Data is the new oil…also the new snake oil

India has now crossed the 800,000-mark and is heading for the million milestone.
A healthcare worker wearing Personal Protective Equipment takes a swab of a woman to test for the coronavirus COVID-19. (Photo | Parveen Negi, EPS)
A healthcare worker wearing Personal Protective Equipment takes a swab of a woman to test for the coronavirus COVID-19. (Photo | Parveen Negi, EPS)

Punditry has it that what gets measured gets managed. In the post pandemic world though measurement is massaged and managed. Perceptions of political success apparently depends on comparative failures, doing well depends on others doing badly. Measures therefore are twisted, tortured and tabulated to testify triumph. Data is the new oil. It is also the new snake oil.

This week, US President Donald Trump illustrated the phenomenon with an epic tweet. “For the 1/100th time, the reason we show so many Cases, compared to other countries that haven’t done nearly as well as we have, is that our TESTING is much bigger and better. We have tested 40,000,000 people. If we did 20,000,000 instead, Cases would be half, etc. NOT REPORTED!”

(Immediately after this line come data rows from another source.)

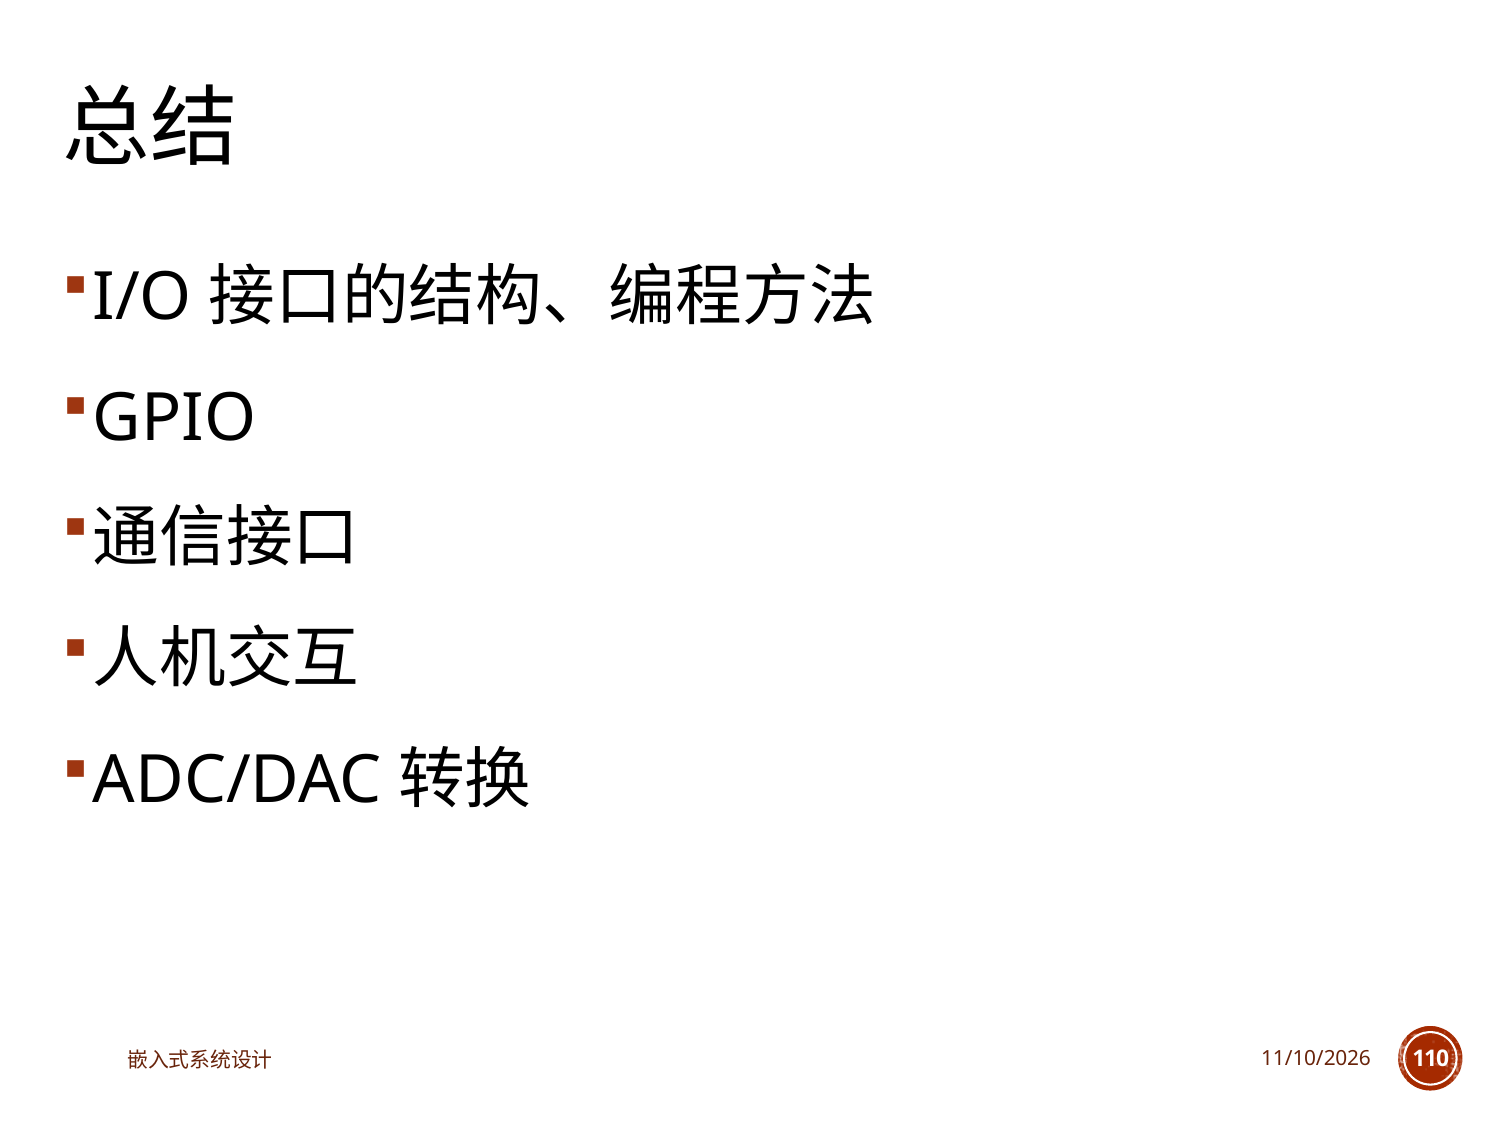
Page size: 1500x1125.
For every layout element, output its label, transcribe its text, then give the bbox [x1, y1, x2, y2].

list I/O接口的结构、编程方法 GPIO 通信接口 人机交互 ADC/DAC转换 [47, 228, 1471, 1013]
footer 嵌入式系统设计 [112, 1028, 891, 1089]
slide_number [982, 1028, 1386, 1089]
title 总结 [47, 46, 1471, 215]
slide_number 110 [1391, 1028, 1471, 1089]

The reality is that tests only throw up what is there…that is the level of transmission and infection present at the given time in any geography. Tests are not the problem, they are a part of the solutions. The tweet is reminiscent of ‘Ravens Paradox’, a paradox presented by Carl Gustav Hempel in the 1940s on what constitutes as evidence for a given conclusion. 

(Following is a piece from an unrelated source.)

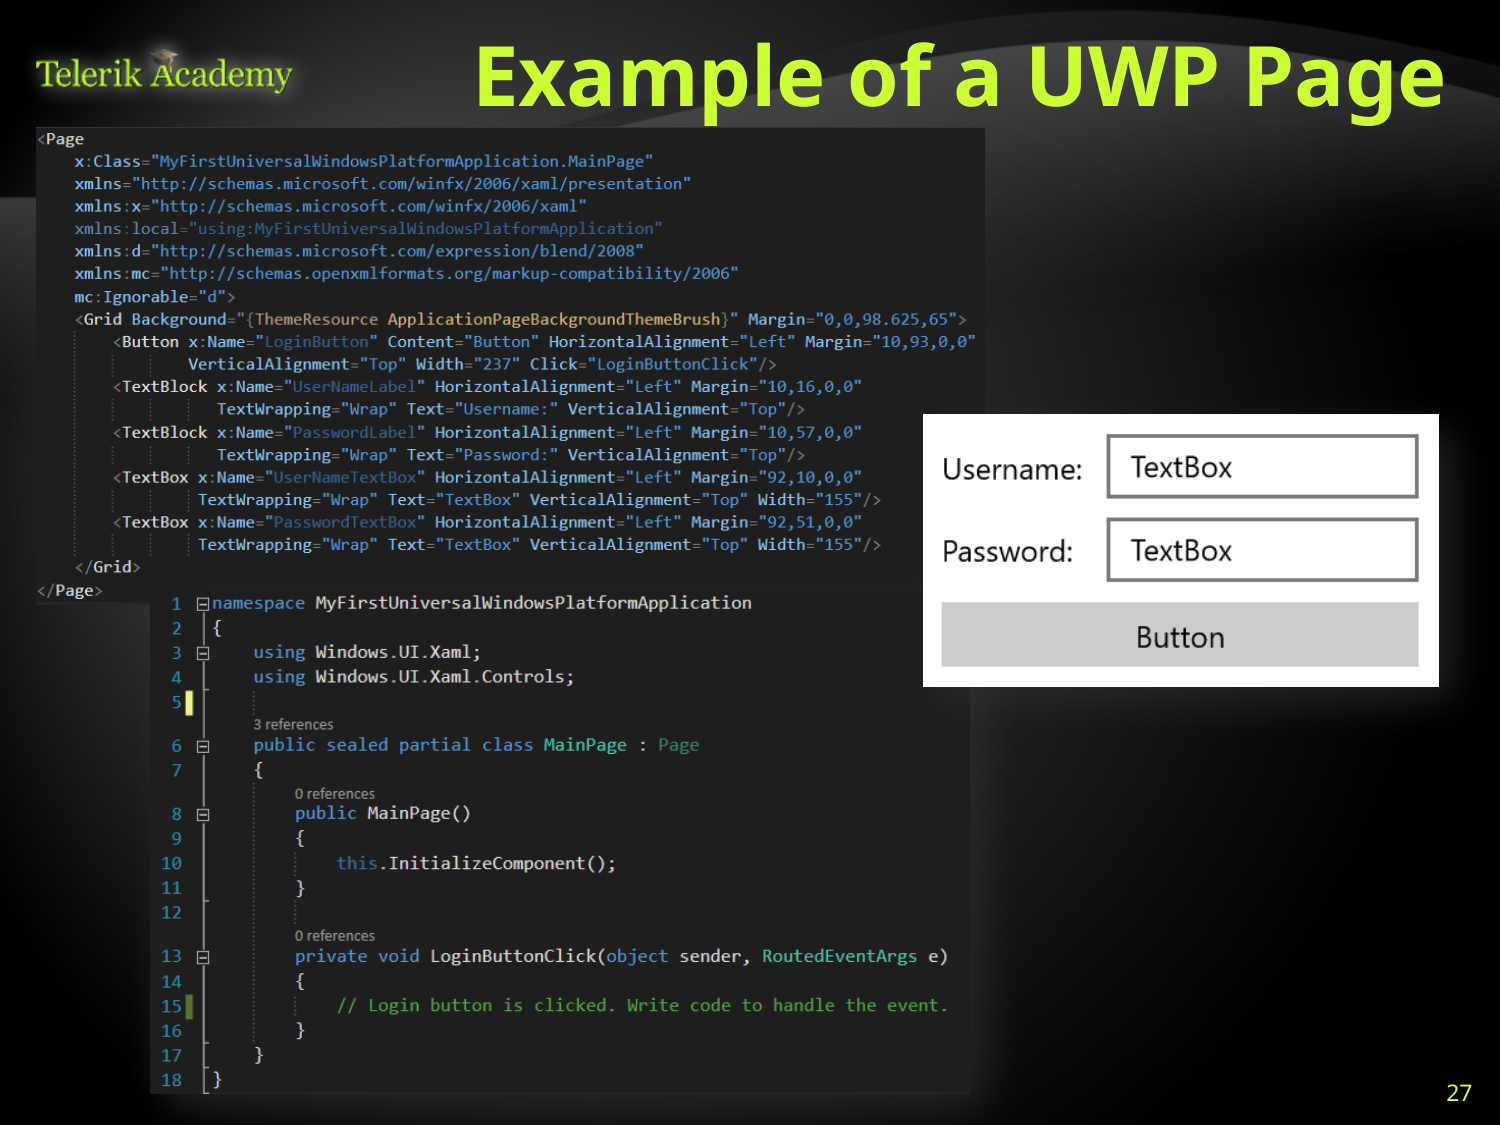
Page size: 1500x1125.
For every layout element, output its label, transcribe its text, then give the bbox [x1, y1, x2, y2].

slide_number 27 [1412, 1074, 1488, 1113]
picture [0, 0, 1500, 1125]
title Example of a UWP Page [300, 12, 1463, 150]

The saga of false positives can be traced back to the onset of the pandemic, in China’s denials and deception on the Wuhan Virus followed by the dereliction of duty of the WHO which said it found “no clear evidence of human-to-human transmission of the novel #coronavirus” and delayed till March 11 the decision to declare a global pandemic.

The quarantine of logic and counterfactuals is not unique to the United States. India has now crossed the 800,000-mark and is heading for the million milestone. Politicos who normally stick to absolute and gross numbers have figured out that normalising case count to population or case per million alters the optics. The United States which tops the table has 9,100 cases per million persons, Brazil which is on second spot has just over 8,000 per million and Russia which is fourth on the table has 4,900 cases per million. India, in contrast, has just 575 cases per million. 

What is left unsaid in the comparison is the low level of testing or the ratio of tests per million persons. Testing in the United States is around 124,000 per million, in Brazil it is over 21.150 per million. In India, testing currently hovers at 8,000 per million — that is, 11.02 million tests in a country with over 1,350 million people.  

The picture worsens at the state level. As per the Niti Aayog data, testing in ten large states is lower than the national average — Bihar which saw the return of 25 million migrant workers has conducted 2,100 tests per million, Telangana is at 2,637 per million and Uttar Pradesh around 3,800 tests per million. Many state governments harboured the notion of ‘lower testing means lower infection’, curtailed testing and even declared victory triggering rah-rah rhetoric. 

The misplaced notion though is subject to the statute of limitations. Reality dawns with the lifting of the lockdown. While Maharashtra, Tamil Nadu and Delhi lead the case count and account for over half the cases, the true extent of transmission in states such as Gujarat, Telangana and West Bengal is showing up even with incremental rise in testing.

Politicians have expanded their tool kit and frequently present a dip as a trend. On June 18, West Bengal declared 515 recoveries and 391 new cases. CM Mamata Banerjee cited this as a positive. On July 10, the state reported 1,198 new cases. The success in containing infections in Mumbai’s Dharavi deserves plaudits but it was generalised. On Friday, Maharashtra announced the third lockdown of industrial hubs Thane, Pune and Pimpri-Chinchwad as it recorded over 7,800 new cases. This is not unique to Indian politicos, many elsewhere have declared triumph only to find the facts catching up.  

A factoid frequently cited as a positive is the ratio of recovered persons to total infected – nearly 5 lakh of the 8 lakh infected have recovered. It is true that India has a better rate of recovery among those infected and this is partly explained by the younger demography. It is also true that the death toll has been low at barely 16 per million. Globally, fatality rates fluctuate with variables — particularly with age of population, on what is called comorbidity or pre-existing conditions of those infected. 

Conditions for comparisons though must be comparable — that is registration of deaths and the cause. Record keeping in India though is a known unknown. A 2019 Home Ministry report has observed that analysis of state-level data reveals that 21.9 per cent or one of five deaths were simply not registered. It gets worse. A report of the Registrar General of India on reporting of deaths places the percentage of medically certified deaths to total registered deaths at 22 per cent — effectively the cause of death in nearly eight of ten cases is not known or at least not registered. 

The virus has persistently defied definition and this has triggered hypotheses on failures and of successes. To paraphrase the Bard in Julius Caesar, politicians have and will peddle snake oil, in the hope that people will willingly believe what they wish to be true.